The exact diagnosis (or diagnoses) of our patient is open to debate and speculation. Sequential or concomitant ITP and TTP have been previously described in the literature [12, 13] and have been associated with pregnancy [14, 15], HIV [1618], and essential thrombocythemia [19]. The 2001 review by Baron et al. identified 11 cases of sequential or concurrent ITP and TTP without HIV and demonstrated a female predominance (9/11, 81%) and an association with pregnancy and autoimmune disorders including systemic lupus erythematosus (SLE), rheumatoid arthritis (RA), hypothyroidism, and Sjogren’s syndrome secondary to RA [13].
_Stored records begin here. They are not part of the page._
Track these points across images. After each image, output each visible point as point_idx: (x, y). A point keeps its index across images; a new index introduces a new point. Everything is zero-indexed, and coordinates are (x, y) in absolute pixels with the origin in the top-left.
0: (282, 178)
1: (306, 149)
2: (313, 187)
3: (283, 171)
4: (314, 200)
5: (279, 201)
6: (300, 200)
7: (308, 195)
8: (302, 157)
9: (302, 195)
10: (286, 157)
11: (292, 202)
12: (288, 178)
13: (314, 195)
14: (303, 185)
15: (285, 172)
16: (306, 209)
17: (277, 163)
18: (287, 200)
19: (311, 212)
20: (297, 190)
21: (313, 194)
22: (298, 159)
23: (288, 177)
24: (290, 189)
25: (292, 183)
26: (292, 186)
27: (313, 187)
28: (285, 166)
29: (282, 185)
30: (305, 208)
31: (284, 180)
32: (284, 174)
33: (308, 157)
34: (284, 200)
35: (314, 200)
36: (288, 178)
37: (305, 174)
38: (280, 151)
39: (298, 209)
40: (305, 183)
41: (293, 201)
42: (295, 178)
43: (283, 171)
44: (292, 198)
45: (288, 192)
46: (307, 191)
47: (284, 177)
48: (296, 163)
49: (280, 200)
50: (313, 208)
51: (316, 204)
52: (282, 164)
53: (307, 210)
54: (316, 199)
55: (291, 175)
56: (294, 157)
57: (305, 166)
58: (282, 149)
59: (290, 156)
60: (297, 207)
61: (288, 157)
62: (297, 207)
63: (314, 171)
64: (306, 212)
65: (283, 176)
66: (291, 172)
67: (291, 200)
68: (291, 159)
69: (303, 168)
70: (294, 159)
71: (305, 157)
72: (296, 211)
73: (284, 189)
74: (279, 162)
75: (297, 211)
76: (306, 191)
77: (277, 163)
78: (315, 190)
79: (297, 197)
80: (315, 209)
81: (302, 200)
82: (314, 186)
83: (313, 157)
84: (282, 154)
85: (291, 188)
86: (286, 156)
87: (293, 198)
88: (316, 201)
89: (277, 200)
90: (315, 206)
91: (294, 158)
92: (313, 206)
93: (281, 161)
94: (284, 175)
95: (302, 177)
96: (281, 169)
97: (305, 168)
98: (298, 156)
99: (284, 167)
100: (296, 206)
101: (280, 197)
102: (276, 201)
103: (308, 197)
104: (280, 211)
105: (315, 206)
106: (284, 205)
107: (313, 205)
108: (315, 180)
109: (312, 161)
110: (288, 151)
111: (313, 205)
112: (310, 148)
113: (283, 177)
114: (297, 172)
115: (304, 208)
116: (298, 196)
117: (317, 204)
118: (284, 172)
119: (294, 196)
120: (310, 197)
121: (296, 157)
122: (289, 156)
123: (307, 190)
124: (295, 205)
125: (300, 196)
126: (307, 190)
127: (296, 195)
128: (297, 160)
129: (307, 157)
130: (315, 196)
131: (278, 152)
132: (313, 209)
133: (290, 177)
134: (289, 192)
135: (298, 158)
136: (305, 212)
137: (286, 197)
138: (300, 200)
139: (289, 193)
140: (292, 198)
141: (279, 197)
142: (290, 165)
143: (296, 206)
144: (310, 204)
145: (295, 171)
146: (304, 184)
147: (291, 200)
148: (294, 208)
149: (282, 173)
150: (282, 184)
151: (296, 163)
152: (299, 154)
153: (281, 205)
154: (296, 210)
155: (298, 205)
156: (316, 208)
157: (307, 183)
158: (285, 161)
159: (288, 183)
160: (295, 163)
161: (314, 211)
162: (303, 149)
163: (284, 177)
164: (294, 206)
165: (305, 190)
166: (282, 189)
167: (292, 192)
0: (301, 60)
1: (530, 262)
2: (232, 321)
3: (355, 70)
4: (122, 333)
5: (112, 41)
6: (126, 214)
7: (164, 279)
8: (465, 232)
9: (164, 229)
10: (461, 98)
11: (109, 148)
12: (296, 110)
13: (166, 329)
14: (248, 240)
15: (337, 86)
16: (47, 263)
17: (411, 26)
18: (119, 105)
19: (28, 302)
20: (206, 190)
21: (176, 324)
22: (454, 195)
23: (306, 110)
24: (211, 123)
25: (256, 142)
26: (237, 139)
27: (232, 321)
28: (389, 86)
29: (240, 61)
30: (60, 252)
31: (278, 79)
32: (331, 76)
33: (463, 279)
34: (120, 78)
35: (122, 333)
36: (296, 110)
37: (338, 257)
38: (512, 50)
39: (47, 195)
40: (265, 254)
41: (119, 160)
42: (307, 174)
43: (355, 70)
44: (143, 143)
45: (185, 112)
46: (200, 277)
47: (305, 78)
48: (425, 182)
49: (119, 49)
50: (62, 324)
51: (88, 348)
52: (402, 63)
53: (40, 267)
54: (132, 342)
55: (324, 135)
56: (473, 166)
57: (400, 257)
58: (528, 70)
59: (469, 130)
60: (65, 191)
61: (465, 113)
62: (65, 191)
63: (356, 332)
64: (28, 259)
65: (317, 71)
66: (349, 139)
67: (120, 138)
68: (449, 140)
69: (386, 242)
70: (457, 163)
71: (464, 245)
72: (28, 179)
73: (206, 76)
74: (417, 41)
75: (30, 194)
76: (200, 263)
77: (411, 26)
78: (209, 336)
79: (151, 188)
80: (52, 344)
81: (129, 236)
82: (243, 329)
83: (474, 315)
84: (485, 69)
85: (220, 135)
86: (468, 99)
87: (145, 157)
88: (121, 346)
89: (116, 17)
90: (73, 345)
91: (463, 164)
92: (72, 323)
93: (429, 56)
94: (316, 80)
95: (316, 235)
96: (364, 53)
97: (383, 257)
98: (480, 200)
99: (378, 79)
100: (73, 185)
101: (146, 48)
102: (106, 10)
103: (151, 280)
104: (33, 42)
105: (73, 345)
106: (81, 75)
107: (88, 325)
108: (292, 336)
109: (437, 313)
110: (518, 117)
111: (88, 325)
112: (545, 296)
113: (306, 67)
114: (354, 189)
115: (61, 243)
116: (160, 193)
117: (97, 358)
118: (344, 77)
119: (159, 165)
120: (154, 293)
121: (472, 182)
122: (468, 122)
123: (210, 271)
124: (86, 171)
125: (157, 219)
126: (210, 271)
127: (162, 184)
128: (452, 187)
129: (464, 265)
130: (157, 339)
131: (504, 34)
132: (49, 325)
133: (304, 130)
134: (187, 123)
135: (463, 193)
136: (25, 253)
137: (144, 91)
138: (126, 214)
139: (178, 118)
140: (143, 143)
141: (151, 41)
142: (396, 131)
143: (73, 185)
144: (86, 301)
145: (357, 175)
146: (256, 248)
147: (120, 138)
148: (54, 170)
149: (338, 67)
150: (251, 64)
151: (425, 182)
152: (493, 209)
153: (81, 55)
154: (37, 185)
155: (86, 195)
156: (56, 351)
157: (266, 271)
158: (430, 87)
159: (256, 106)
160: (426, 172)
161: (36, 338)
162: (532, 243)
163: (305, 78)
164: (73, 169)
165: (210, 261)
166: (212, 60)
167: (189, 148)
Our patient met ACR diagnostic criteria for primary Sjogren’s syndrome (pSS) during his most recent hospitalization. While secondary ITP in patients with pSS may be relatively common [20], secondary TTP in a male patient with pSS is exceedingly rare. The recent review by Carvalho et al. identified 18 patients with SS and TTP [21]. pSS was observed in 16/18 (88.9%) with a similar female predominance (15/18, 83%) to patients with both ITP and TTP. In most cases they reviewed, SS preceded TTP. This may fit the timeline of our patient, as he was presumed to have an autoimmune condition at his first presentation that was likely to be pSS and later diagnosed during the subsequent hospitalization.

Due to the increased co-occurrence of both ITP and TTP in patients with autoimmune conditions, HIV, or pregnancy, it has been hypothesized that there may be some shared pathophysiologic factors such as redundancy of the immune system or a mixed immune thrombocytopenia syndrome that connects the two conditions [13, 22]. A recent article described 19 novel autoantibodies in Sjogren’s syndrome [23] that may further explain the connection between ITP, TTP, and secondary autoimmune conditions.

To our knowledge, this is the first case of sequential ITP and TTP associated with pSS, and it notably occurred in a man. One key lesson is the utility of the PLASMIC score, especially for patients that “do not read the textbook.” It may be very tempting to dismiss a diagnosis of TTP in a patient with ITP or any other condition that can explain isolated thrombocytopenia. More generally, it can also be tempting to dismiss a diagnosis of TTP in a patient who is not in the “usual” demographic for TTP, as TTP is over-represented in females, black females, and most often afflicts such patients who are in their thirties and forties [24].

While the specificity of the PLASMIC score is moderate, the sensitivity is high. High sensitivity tests and scoring systems can be particularly useful when your goal is not to miss a high stakes diagnosis, especially when the therapy is relatively safe. Given TTP’s stakes, urgency, and bespoke treatment, this case underscores the importance of treating empirically with TPE as soon as possible when the PLASMIC score is high—even when one or more patient characteristics or diagnoses tempt you to reconsider.

Data Availability

No data sets were used other than the patient’s medical record.

Conflicts of Interest

The authors declare that they have no conflicts of interest.